Under the new rules, all borrowers who have insured mortgages will have to qualify at the Bank of Canada posted rate, which is now significantly higher than the discounted mortgage rates offered by most lenders. The rules apply only to new mortgages, but they are significant given that a majority of homeowners are thought to take out the types of fixed-rate mortgages that will be affected by the stricter qualification requirements.

Ottawa also unveiled new measures aimed at portfolio insurance, a type of bulk insurance that banks use for mortgages with down payments above 20 per cent. Starting Nov. 30, the federal government will now require portfolio-insured mortgages to qualify under the same criteria used for traditional mortgage insurance used by homeowners with small down payments. Portfolio-insured mortgages will now be limited to a maximum amortization period of 25 years and a maximum purchase price of less than $1-million and excludes all properties that will not be owner-occupied, such as rental homes and investment properties.
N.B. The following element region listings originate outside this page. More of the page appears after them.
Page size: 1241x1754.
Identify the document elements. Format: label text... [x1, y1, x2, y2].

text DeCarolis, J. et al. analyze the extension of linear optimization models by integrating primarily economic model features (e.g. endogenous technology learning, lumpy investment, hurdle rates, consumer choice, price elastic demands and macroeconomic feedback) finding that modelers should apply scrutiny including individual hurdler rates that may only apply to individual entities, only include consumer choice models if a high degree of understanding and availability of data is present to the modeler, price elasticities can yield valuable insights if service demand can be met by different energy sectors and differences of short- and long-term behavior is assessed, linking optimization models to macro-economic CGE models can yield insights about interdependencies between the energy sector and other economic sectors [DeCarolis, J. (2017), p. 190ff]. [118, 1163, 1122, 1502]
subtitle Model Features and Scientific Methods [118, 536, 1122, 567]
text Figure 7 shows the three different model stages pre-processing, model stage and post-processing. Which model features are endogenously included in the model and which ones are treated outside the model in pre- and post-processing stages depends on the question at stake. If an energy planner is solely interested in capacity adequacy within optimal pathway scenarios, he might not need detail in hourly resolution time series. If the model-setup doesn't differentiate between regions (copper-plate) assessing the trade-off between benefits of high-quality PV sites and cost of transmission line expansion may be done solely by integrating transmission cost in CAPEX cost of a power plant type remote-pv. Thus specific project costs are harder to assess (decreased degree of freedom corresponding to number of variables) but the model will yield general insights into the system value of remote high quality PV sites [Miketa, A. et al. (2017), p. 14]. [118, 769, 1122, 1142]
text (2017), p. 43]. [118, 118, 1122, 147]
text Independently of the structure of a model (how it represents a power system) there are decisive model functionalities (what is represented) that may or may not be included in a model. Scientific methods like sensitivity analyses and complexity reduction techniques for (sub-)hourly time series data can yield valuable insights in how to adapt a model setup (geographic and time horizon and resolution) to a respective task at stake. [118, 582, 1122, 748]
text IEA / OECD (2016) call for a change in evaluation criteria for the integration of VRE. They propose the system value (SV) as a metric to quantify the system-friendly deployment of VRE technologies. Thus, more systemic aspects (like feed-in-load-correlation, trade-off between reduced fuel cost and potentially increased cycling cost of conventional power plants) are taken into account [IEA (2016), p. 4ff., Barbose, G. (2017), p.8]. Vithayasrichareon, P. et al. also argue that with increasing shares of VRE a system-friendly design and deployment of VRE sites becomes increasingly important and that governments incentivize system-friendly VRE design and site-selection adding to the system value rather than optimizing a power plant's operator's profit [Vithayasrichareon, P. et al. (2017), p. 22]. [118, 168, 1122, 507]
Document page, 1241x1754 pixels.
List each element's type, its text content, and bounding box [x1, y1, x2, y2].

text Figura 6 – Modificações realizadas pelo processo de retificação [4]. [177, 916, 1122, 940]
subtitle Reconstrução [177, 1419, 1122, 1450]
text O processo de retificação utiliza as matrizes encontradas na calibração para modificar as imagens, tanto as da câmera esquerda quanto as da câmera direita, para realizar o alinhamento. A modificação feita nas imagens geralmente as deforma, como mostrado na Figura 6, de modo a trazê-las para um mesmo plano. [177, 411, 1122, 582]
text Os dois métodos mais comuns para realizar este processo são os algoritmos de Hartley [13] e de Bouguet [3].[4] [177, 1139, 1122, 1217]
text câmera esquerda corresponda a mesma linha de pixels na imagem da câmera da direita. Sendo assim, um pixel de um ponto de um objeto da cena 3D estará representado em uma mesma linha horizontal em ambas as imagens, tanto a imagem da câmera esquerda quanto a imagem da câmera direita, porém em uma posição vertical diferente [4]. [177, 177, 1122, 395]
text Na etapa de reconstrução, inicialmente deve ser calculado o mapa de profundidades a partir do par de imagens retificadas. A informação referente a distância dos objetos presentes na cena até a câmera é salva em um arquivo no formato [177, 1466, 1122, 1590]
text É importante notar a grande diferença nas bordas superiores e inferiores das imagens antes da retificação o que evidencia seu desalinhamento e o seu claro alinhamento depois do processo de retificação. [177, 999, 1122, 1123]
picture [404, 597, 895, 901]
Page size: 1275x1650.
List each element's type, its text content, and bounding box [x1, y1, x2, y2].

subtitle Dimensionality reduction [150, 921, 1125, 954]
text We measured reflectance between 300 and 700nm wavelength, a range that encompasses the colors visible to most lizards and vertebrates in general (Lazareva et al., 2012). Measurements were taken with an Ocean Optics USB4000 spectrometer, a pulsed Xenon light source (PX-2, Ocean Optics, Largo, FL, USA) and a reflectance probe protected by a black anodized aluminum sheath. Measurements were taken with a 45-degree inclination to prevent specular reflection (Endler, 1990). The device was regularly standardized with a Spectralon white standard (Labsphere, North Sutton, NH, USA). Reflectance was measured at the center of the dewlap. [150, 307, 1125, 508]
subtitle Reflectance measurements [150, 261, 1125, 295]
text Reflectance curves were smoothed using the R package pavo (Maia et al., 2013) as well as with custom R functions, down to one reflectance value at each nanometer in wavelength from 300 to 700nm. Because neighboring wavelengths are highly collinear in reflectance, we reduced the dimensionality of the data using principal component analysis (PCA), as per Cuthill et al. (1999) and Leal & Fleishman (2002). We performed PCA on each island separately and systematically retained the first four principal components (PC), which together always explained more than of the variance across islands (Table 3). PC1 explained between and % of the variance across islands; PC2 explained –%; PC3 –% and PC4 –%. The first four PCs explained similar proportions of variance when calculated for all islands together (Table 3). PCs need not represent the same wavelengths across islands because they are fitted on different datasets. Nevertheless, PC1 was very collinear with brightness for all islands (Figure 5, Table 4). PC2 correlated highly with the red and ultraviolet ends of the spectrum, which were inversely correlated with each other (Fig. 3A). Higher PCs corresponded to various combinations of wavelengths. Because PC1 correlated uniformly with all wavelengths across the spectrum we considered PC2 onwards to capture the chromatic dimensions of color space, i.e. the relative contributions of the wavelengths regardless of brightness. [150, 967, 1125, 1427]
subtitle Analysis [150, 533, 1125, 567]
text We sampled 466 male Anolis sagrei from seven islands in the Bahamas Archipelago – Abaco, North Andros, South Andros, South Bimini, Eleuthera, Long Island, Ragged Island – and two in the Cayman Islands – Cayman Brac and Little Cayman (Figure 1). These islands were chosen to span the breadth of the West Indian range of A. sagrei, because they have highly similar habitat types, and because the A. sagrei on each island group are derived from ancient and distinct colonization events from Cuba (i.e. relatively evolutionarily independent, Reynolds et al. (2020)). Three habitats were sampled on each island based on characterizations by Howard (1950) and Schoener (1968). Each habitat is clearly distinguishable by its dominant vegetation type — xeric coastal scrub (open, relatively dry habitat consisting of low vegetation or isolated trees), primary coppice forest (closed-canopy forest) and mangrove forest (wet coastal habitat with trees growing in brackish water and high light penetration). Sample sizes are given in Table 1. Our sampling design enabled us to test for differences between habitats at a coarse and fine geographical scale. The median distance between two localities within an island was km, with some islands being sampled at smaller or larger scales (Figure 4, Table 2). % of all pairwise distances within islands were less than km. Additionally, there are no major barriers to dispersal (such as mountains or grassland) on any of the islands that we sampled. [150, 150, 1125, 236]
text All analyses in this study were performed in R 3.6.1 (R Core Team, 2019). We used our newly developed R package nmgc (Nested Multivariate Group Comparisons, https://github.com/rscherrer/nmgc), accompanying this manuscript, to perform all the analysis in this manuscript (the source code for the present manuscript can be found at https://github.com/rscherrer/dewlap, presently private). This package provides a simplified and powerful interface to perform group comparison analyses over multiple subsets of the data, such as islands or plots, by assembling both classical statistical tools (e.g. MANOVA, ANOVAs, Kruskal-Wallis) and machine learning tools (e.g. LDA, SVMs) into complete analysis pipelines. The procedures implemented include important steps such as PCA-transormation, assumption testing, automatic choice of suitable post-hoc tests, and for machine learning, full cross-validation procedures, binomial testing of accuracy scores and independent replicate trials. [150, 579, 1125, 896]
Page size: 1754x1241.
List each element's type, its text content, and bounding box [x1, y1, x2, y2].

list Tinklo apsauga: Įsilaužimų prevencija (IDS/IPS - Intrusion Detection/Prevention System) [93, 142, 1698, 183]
Mr. Morneau also said he planned to release a consultation paper on “risk-sharing” for lenders who use mortgage insurance, thought to be in the form of a deductible payable by the banks on mortgage insurance provided by Canada Mortgage and Housing Corp. and other private sector insurers.

Soaring housing prices, especially in the red-hot markets of Vancouver and Toronto, have triggered a debate about the role of foreign money in Canadian real estate markets.

Ottawa has been preoccupied with the issue, with Mr. Morneau creating a working group to conduct a “deep dive” into the state of the housing market and make recommendations on policy.

Mr. Morneau’s announcement follows a Globe and Mail investigation that revealed a network of speculators flipping homes for profit and avoiding taxes by classifying them as principal residences.

In a bid to cool its hot housing market, British Columbia introduced a 15-per-cent foreign-buyers tax this summer which applies to the sale of all residential properties within 22 communities of metro Vancouver. The levy applies to buyers who are not Canadian citizens or permanent residents, and corporations that are either not registered in Canada or are controlled by foreigners, and adds $300,000 to the purchase of a $2-million home.

In the seven weeks leading up to the levy, foreign buyers accounted for 13.2 per cent of sales in Metro Vancouver. By contrast, just 0.9 per cent of all transactions that closed in the region involved foreign buyers in August, the first month in which the tax has been in effect. However, experts caution that the decline is skewed because many deals were rushed to avoid the tax.

The Canada Revenue Agency says it completed nearly 2,500 audits related to related to real estate in B.C. and Ontario between April, 2015, and June, 2016, and that the agency plans to do as many or more next year.